_研究数据_

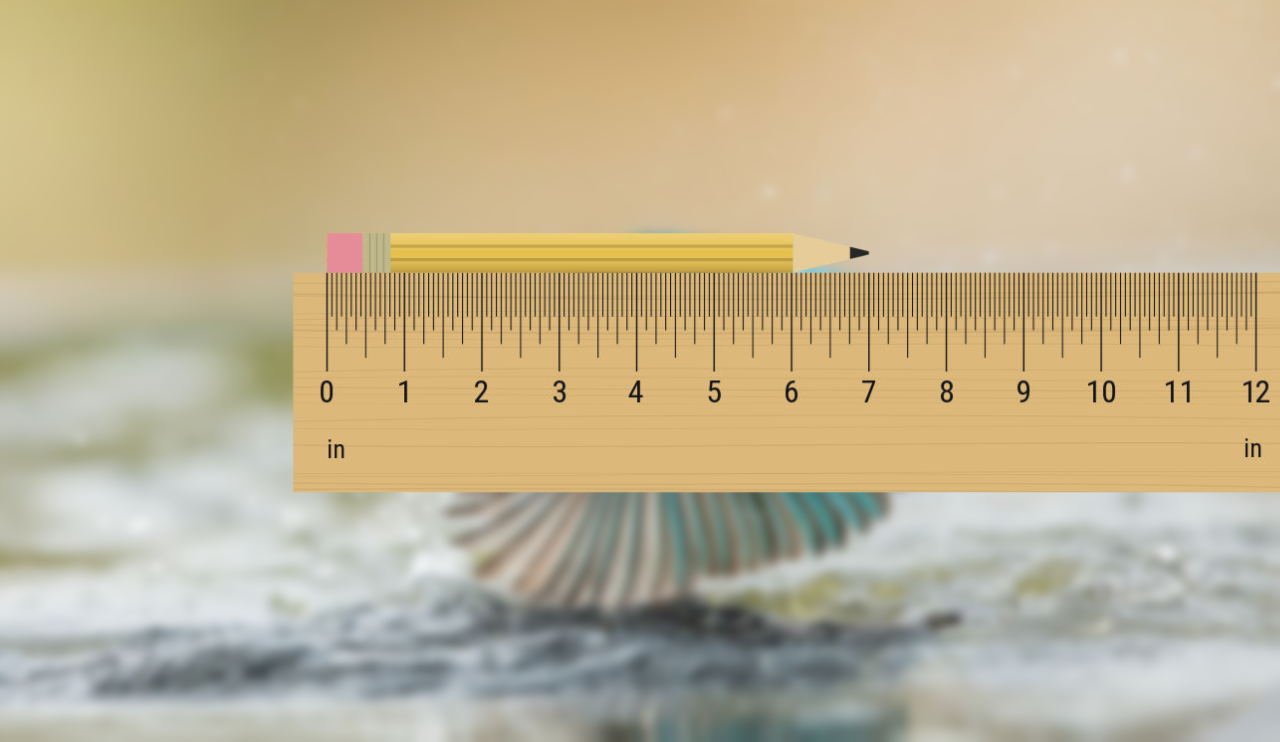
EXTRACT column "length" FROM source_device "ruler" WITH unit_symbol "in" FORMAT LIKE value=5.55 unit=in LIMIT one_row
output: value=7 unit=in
...
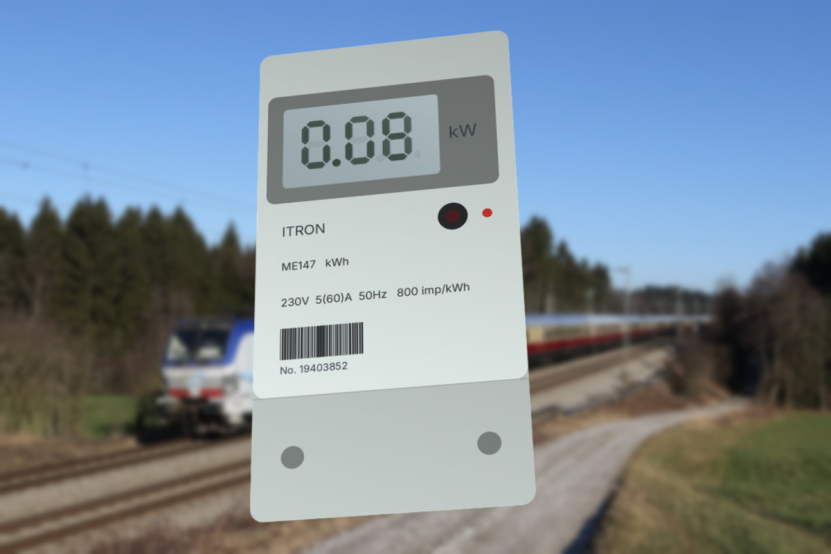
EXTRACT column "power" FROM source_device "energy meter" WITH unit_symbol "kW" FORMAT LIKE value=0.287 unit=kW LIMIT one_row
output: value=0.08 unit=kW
...
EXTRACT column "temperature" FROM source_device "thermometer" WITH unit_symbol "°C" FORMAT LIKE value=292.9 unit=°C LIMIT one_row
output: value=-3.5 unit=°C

_任务要求_
从上方数据中包含“unit=in LIMIT one_row”的那一行开始，到包含“output: value=7 unit=in”的那一行结束，把这些行一字不改地重写一遍，首尾两行都要包括。

_书面解答_
EXTRACT column "length" FROM source_device "ruler" WITH unit_symbol "in" FORMAT LIKE value=5.55 unit=in LIMIT one_row
output: value=7 unit=in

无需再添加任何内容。